* _Transcribed page text_
>>>>

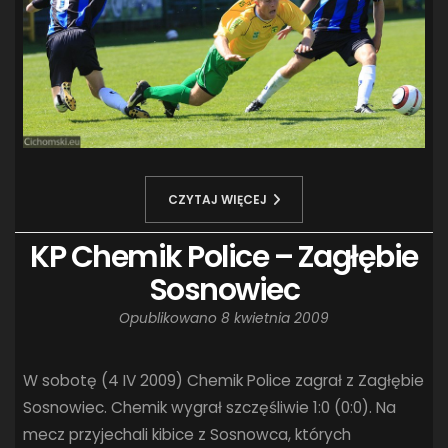
CZYTAJ WIĘCEJ
KP Chemik Police – Zagłębie
Sosnowiec
Opublikowano
8 kwietnia 2009
W sobotę (4 IV 2009) Chemik Police zagrał z Zagłębie
Sosnowiec. Chemik wygrał szczęśliwie 1:0 (0:0). Na
mecz przyjechali kibice z Sosnowca, których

<<<<

Could you transcribe the lines above word for word, leaving the pictures out of your answer?

CZYTAJ WIĘCEJ
KP Chemik Police – Zagłębie
Sosnowiec
Opublikowano
8 kwietnia 2009
W sobotę (4 IV 2009) Chemik Police zagrał z Zagłębie
Sosnowiec. Chemik wygrał szczęśliwie 1:0 (0:0). Na
mecz przyjechali kibice z Sosnowca, których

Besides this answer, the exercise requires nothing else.